Я вскочил в третий раз и, трясясь от ужаса, выхватил у Саши синий томик. А сам с надеждой подумал: «Так я, пожалуй, весь диктант без единой ошибочки напишу!» Но не тут-то было. Саше мои вскакивания со стула надоели.
– Что ты всё время ойкаешь, как Липучка? – сердито спросил он. – А ещё говорил, что всего Гоголя наизусть знаешь!
– Конечно, знаю… – залепетал я. – Но классика, понимаешь, так прекрасна, что каждый раз кажется, будто читаешь впервые.
Саша поморщился: он не любил таких громких фраз.
– Ладно… Сиди смирно – и всё. Если ещё раз вскочишь, как щёлкну по затылку! Понятно?
Понять это было нетрудно. Я продолжал писать диктант.
– Во как Гоголь умел страх нагонять! – не удержался Саша. – У тебя прямо руки трясутся от ужаса.
Если бы он знал, отчего у меня тряслись руки! Кончив читать про страшного Вия, Саша сказал:
– Ну, вот и всё!
«Да, вот и всё! Крышка!» – подумал я и протянул Саше свои каракули.
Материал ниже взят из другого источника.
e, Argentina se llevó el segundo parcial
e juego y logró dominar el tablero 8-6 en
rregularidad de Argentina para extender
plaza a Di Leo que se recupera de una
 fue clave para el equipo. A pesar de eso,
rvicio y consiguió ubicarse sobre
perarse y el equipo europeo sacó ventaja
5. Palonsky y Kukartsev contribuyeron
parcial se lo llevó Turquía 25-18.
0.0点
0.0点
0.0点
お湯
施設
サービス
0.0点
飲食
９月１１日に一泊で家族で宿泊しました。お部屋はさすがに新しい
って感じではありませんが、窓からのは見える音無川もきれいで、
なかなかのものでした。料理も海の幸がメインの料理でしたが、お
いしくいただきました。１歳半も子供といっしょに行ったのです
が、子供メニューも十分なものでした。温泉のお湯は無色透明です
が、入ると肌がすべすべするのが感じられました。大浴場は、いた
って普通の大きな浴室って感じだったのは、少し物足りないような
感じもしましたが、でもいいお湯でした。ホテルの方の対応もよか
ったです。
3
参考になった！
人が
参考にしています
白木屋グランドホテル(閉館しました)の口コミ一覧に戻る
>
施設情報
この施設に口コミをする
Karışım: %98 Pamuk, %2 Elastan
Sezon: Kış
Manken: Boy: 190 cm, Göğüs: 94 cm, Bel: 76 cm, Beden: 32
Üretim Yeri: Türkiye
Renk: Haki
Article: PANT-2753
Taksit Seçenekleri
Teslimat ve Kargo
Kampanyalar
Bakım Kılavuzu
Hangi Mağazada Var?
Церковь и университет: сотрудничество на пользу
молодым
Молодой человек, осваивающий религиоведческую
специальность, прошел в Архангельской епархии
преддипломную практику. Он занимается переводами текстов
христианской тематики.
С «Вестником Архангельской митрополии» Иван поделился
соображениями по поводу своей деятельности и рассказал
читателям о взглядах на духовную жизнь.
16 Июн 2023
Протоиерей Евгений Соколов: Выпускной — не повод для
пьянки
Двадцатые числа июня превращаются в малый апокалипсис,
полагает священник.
Но он отмахнулся от моей тетради, схватил жестяную кружку и стал постукивать по ней чайной ложечкой, точно так же, как это делал я, когда раньше, давным-давно, играл с бабушкой «в трамвай».
– Звонок! Звонок! Урок окончен! – провозгласил Саша. – Проверять я тебя не буду. Зачем?
– Конечно… не надо… – запинаясь от радости, сказал я. «Спасён! Спасён!!!» И добавил: – У меня ещё и почерк жуткий… Я ведь внук доктора! Понимаешь? Ничего разобрать нельзя!